-- Exercises to complete --
a. Summarize the consultation summary on aquaculture in two sentences.
b. Reproduce the consultation summary on aquaculture starting at "- A number of" and ending at "for this sector.", swapping in "environmental issues" wherever "sustainability issues" appears.

Extract to read below:

- More respondents disagreed (16) than agreed (7) that this chapter appropriately sets out the relationship between land use and marine planning for Aquaculture. Respondents in the environment/ conservation and fisheries sectors commented that the document currently provides no indication that aquaculture is regulated under the land use planning system. There was a preference for aquaculture to be integrated into marine planning processes to help clarify and create consistency across all marine activities and to create a more strategic approach to aquaculture.
- There were some comments that the Draft Planning Circular provides greater detail and that there should be better linkage between this and the NMP. There were also come calls for better linkage with other legislation and for consistent references to aquaculture across different documents.
- Some respondents noted the need to be able to balance competing interests; and the potential for spatial constraints to impact negatively on the aquaculture sector.
- There was a degree of support for the presumption against marine fish farms on Scotland's east coast, although much of this support was qualified.
- There were requests for a section on 'interactions with other users' in this chapter so that it is in line with other sectoral chapters.
- Views were relatively polarised on the objective targets, with some comments that it is inappropriate to set sector specific targets within this chapter.
- A number of respondents commented on the 3 year project being undertaken by Marine Scotland, with the suggestion from some that targets for growth should not be set without completion of this work to identify areas of opportunity and constraint. There were also references to recent work undertaken by Rivers and Fisheries Trusts of Scotland ( RAFTS) and the need for this to be referenced within the NMP.
- There were some comments on the need to give greater consideration to sustainability issues.
8.1 The Draft National Marine Plan noted that aquaculture in Scotland is a growing and increasingly important industry, with farmed salmon being Scotland's most valuable food export. The Plan noted some key issues facing aquaculture, outlined a number of planning policies and commented on the future for this sector.
The relationship between land use and marine planning for Aquaculture
8.2 Three questions were posed in relation to this chapter. The first, Question 14 asked:
Question 14: Does Chapter 7 appropriately set out the relationship between land use and marine planning for Aquaculture? Are there any planning changes which might be included to optimise the future sustainable development of aquaculture?

End of Extract to read.
Recorded data below:

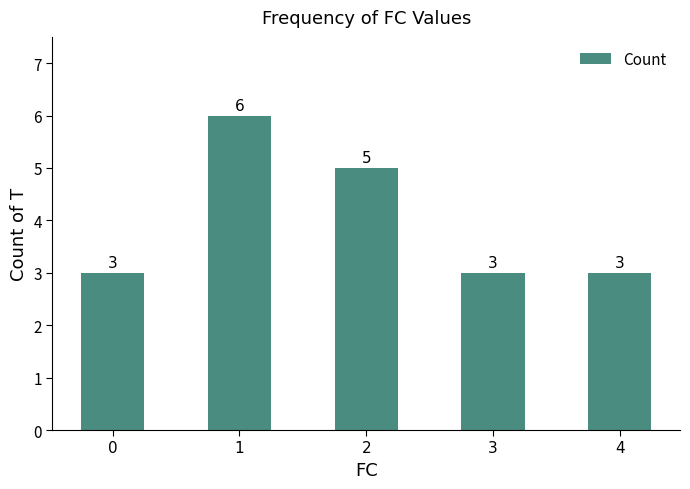

Reading left to right, what are all the values shown in this chart?

0=3	1=6	2=5	3=3	4=3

End of Recorded data.

-- Answer set --
a. More respondents disagreed (16) than agreed (7) that the chapter appropriately sets out the relationship between land use and marine planning for aquaculture, and there was a preference for integrating aquaculture into marine planning processes. Respondents also called for better linkage with the Draft Planning Circular and other legislation, gave largely qualified support for the presumption against marine fish farms on Scotland's east coast, and held relatively polarised views on the objective targets.

b.
- A number of respondents commented on the 3 year project being undertaken by Marine Scotland, with the suggestion from some that targets for growth should not be set without completion of this work to identify areas of opportunity and constraint. There were also references to recent work undertaken by Rivers and Fisheries Trusts of Scotland ( RAFTS) and the need for this to be referenced within the NMP.
- There were some comments on the need to give greater consideration to environmental issues.
8.1 The Draft National Marine Plan noted that aquaculture in Scotland is a growing and increasingly important industry, with farmed salmon being Scotland's most valuable food export. The Plan noted some key issues facing aquaculture, outlined a number of planning policies and commented on the future for this sector.